Documentation

Incremental Key

An incremental key is a configuration assigned to data sources to control which attribute can be used to incrementally load data from the source, instead of repeatedly re-loading the entire dataset from the source.

By default, Panoply.io’s data sources are configured to read the entire data from the source every time they’re executed. For many data sources, like APIs of small data sets, that’s fine. In these cases, the data set is small enough to be fully consumed in just a few minutes, and due to Panoply.io’s upsert-mechanism, no duplicate entries are created.

However, with larger data sets, this can quickly become unfeasible. With a fast-growing data set, reading the entire source might take hours, most of which is spent re-reading unchanged data. For these data sources, Panoply.io supports the ability to define an incremental key.

The incremental key is an attribute of the generated data that can be reliably assumed to indicate the last update point for the rows in that data source. Simple examples are attributes like update_date. These attributes, once configured, can be used by Panoply.io to skip over all unchanged rows in the data source, and only fetch the new/updated rows on every iteration – thus reducing the processing time from hours to minutes or seconds.

Whenever Panoply.io reads a data source, it first reads the last value stored for that incremental key. Then, it uses this value to skip over all rows below that point, assumed to be unchanged since the last time the data source was consumed.

In some data sources, this is simple to reason out and set up. For example, using Amazon S3, we can use the ModifiedDate to avoid re-reading files that were already processed and weren’t modified. But in other data sources, like Postgres or Mysql, we really can’t make any assumption about the data, unless you explicitly define an incremental key from that data source.

In order to configure the incremental key, you can simply type it in as is (unlike the primary key option).

Destination Table

A destination table is a configuration assigned to each data source to control the name of the target destination table where the data should be saved. Each data source effectively generates a single stream of records – rows or events. These records are processed and then stored in the preconfigured destination table. If the destination table doesn’t already exist, or doesn’t have the correct schema, Panoply.io creates the table and any missing columns to accommodate the structure of the incoming data.

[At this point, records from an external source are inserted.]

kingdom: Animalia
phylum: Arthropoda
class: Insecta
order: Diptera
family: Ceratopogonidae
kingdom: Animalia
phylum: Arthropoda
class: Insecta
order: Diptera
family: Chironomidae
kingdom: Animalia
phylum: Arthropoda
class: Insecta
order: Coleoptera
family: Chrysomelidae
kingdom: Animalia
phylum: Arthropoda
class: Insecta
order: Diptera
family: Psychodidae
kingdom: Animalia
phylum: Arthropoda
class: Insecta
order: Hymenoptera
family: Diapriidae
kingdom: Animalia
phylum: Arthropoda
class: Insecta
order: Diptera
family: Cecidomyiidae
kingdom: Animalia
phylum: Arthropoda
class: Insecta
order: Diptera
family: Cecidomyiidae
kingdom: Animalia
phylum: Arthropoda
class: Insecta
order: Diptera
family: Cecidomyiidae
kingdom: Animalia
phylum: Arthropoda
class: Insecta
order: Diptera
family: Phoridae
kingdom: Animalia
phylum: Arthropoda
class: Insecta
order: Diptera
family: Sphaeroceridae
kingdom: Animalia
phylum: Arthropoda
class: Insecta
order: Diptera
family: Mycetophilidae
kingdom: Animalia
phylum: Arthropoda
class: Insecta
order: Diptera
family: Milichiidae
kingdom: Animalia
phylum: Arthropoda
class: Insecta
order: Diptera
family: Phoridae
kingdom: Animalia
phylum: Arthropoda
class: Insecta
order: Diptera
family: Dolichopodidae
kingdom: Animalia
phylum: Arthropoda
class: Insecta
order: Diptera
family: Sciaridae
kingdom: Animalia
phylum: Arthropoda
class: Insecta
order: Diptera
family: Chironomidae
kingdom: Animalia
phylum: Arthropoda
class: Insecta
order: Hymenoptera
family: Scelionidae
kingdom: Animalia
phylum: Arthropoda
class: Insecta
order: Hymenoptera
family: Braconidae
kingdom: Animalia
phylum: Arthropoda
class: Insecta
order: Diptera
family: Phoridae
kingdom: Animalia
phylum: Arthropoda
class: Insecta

In many cases the incoming records represent the same logical object, like users or pageviews. But in other cases, a data source might produce different records with completely unrelated structures. One simple example is a Postgres data source that reads multiple tables in parallel – producing records that are completely unrelated. In these cases we don’t want a single destination table to collect all of these unrelated records, instead we’d like to break up the stream of records into multiple destinations.

To achieve this, the destination table configuration can be a dynamic pattern rather than a flat string value. Using curly brackets, you can construct any destination table per record based on the available attributes from the data source. When the data is read from the source, Panoply.io uses the destination field to construct the name of the destination table per row, instead of once for the whole data source. The records are then broken up and sent to their separate destinations.

Example:

If we have a data source that produces the following records:

{table: ‘users’, user_id: 15, name: ‘Alice’} {table: ‘users’, user_id: 16, name: ‘Bob’} {table: ‘pageview’, user_id: 16, page: ‘/’} {table: ‘pageview’, user_id: 16, page: ‘/profile’}

We can use the following destination name: ‘postgres_{table}’.

This generates a separate destination value per record, where the ‘{table}’ part is replaced by the value of the table attributes for that record, effectively generating two output tables: ‘postgres_users’ and ‘postgres_pageview’.

For all of the data sources (except for the file systems data sources), there’s a default destination name (in databases, for example, it’s the original table name).

Note that due to nested values in the stream, additional subtables might be created.